17. A method of constructing a compact slot antenna comprising:

providing an outer conducting surface or ground plane;

providing one or two internal slots or holes;

providing internal tuning element structures within the slot;

providing a Co-Planar Waveguide within each internal tuning element which operates as the feed; and

providing a gap between the internal tuning elements and the slots.

18. The method of claim 17 wherein the slot, the feed, the tuning element and the slot gap are all internally located within the outer conductive surface or ground plane.

19. The method of claim 17 wherein all elements of the total structure are comprised from a single layer of metal; and all provided on the same the dielectric support surface or structure.

20. The method of claim 17 wherein all elements of the total structure are comprised from a single layer of metal; and all provided on the same dielectric support surface or structure.

21. The method of claim 17 wherein the full structure can be planar or conformal to any surface.

22. The method of claim 17 wherein the outer conducting surface can be in any shape, including a circle, square, oval, or rectangle.
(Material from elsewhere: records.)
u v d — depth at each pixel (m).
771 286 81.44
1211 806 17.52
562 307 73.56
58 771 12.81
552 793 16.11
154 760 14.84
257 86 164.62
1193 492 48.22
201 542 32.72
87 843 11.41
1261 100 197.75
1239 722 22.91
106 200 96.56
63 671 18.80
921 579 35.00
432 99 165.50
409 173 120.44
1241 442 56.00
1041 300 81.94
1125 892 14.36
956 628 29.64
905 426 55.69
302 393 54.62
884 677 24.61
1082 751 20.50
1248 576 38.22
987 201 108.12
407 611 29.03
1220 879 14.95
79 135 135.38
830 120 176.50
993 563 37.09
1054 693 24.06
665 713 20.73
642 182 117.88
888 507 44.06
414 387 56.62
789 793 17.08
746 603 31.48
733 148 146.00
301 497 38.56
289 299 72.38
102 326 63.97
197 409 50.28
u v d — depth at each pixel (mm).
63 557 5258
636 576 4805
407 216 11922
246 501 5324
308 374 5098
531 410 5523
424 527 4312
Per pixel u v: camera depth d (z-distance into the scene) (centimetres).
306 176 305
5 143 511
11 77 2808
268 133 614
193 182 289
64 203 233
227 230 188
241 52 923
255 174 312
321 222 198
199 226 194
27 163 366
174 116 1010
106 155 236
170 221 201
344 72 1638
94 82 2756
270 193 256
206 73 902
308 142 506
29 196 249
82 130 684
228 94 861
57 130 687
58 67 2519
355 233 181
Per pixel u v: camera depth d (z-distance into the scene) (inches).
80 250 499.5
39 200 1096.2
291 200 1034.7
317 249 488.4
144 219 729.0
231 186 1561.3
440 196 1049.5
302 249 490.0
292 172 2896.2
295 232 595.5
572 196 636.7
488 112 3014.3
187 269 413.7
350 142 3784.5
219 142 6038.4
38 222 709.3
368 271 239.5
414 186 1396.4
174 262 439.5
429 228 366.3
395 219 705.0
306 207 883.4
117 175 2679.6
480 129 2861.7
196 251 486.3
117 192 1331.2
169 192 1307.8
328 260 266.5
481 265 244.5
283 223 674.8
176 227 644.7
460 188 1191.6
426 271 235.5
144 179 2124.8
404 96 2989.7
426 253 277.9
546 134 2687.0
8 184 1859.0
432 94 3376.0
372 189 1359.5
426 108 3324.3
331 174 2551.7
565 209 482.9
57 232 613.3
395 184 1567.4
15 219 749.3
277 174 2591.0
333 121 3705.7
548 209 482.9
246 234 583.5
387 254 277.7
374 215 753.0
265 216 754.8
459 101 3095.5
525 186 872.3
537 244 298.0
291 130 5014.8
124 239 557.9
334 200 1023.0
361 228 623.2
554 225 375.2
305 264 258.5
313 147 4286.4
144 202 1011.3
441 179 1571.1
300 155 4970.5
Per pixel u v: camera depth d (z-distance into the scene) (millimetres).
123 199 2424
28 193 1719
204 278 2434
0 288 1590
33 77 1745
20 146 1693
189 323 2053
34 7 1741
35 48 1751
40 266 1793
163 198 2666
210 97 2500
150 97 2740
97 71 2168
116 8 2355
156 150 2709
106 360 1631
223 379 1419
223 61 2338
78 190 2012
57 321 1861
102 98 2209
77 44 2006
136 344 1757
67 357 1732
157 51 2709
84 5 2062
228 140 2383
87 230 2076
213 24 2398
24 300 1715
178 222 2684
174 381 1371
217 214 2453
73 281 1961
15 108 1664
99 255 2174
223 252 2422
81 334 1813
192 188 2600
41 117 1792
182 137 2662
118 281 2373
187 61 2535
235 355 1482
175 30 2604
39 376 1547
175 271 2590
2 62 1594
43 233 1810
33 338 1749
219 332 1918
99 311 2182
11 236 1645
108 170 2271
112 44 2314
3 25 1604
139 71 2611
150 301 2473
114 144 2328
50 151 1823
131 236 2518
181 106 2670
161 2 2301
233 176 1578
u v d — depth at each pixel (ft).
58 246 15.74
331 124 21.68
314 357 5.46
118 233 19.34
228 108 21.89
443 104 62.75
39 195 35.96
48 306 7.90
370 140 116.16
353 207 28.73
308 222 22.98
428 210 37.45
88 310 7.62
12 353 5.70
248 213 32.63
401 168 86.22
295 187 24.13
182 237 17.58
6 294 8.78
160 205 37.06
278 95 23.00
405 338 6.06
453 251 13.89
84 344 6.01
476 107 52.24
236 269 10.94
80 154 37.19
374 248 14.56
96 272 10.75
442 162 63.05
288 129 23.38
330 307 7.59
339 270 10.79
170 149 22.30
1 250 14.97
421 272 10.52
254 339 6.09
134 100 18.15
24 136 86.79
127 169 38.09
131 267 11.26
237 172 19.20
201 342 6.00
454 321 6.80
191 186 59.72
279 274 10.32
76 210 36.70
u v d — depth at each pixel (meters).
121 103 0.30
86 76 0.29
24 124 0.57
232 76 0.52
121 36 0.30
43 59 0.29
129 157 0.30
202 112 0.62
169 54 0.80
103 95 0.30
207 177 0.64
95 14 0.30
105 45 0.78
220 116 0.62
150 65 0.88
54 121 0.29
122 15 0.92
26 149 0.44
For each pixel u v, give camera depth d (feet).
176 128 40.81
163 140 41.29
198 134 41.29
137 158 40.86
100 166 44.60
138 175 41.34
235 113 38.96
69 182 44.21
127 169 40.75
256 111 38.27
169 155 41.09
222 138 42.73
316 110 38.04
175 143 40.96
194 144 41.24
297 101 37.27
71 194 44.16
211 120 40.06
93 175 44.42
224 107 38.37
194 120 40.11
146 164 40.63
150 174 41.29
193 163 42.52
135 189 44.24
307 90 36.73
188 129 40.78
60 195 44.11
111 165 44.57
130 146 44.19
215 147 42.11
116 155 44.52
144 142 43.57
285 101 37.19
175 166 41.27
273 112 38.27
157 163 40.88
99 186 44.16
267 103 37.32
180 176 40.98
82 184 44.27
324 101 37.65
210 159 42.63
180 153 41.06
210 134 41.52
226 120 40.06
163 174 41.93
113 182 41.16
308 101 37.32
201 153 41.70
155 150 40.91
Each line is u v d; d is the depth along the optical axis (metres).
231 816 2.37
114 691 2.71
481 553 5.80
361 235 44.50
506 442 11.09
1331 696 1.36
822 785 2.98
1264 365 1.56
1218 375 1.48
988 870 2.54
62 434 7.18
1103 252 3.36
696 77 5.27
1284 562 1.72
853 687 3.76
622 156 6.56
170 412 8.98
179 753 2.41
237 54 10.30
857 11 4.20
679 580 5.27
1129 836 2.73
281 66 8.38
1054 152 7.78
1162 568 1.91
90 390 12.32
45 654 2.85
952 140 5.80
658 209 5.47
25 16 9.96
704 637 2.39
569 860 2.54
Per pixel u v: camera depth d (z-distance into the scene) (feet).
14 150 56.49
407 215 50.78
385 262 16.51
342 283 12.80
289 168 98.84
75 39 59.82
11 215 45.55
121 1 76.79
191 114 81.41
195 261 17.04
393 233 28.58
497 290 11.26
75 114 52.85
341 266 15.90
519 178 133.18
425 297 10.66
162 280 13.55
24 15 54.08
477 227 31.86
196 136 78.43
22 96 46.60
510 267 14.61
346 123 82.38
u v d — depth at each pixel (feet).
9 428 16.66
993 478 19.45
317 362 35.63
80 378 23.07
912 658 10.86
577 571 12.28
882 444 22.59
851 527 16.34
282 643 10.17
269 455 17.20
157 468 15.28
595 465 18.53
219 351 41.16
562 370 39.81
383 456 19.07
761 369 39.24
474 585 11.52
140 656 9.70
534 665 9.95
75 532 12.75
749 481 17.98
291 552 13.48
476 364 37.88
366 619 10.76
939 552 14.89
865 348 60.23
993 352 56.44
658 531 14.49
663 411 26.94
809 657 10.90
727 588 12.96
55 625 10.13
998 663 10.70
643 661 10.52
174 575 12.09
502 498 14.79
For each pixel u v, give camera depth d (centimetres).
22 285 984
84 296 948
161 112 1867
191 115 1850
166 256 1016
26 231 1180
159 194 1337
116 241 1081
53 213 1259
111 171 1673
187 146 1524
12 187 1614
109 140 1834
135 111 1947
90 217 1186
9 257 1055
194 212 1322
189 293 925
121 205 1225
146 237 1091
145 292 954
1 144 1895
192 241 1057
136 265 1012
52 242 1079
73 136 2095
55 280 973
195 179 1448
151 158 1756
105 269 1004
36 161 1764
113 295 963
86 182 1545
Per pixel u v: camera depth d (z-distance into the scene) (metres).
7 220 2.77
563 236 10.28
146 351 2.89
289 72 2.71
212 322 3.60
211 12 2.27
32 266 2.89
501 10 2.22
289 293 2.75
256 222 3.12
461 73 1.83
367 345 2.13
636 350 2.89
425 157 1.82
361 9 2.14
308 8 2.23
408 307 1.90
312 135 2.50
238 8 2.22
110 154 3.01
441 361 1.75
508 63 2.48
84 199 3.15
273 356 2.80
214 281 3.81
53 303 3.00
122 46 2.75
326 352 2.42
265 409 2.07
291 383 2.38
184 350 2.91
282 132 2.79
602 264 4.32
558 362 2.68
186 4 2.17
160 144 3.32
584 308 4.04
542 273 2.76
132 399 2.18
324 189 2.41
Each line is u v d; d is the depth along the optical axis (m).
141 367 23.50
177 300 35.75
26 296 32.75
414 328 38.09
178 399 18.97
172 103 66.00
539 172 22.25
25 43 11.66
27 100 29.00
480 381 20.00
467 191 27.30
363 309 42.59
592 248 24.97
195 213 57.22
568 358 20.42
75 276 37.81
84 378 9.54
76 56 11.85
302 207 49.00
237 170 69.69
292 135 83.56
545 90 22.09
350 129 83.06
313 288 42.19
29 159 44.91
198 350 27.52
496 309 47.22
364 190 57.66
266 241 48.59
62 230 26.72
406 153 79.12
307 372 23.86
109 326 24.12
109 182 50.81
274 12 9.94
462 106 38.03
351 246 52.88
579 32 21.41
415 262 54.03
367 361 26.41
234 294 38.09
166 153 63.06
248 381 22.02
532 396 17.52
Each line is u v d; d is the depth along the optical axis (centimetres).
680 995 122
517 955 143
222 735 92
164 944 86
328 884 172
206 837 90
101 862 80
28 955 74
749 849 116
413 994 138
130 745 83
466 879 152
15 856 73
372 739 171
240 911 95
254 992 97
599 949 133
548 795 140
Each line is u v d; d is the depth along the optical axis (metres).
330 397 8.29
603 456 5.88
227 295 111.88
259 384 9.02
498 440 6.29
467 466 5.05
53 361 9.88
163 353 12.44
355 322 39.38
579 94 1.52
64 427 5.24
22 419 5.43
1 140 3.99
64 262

23. The method of claim 17 wherein the Co-Planar Waveguide is inverted, and is internal to the tuning element within the slot; resulting in a compact structure.

24. The method of claim 17 wherein both the outer conducting surface and the Co-Planar Waveguide feed trace are connected, and are at the same polarity, whereas the tuning element is at the opposite polarity to both said Co-Planar Waveguide feed trace and said outer conducting surface of the slot antenna.

25. The method of claim 17 wherein the inverted Co-Planar Waveguide can also invert the polarity of said Co-Planar Waveguide, and changes the polarity such that the inner edge of the internal slot can be considered either a positive or negative polarity and the polarity of the internal tuning element would be of the opposite polarity.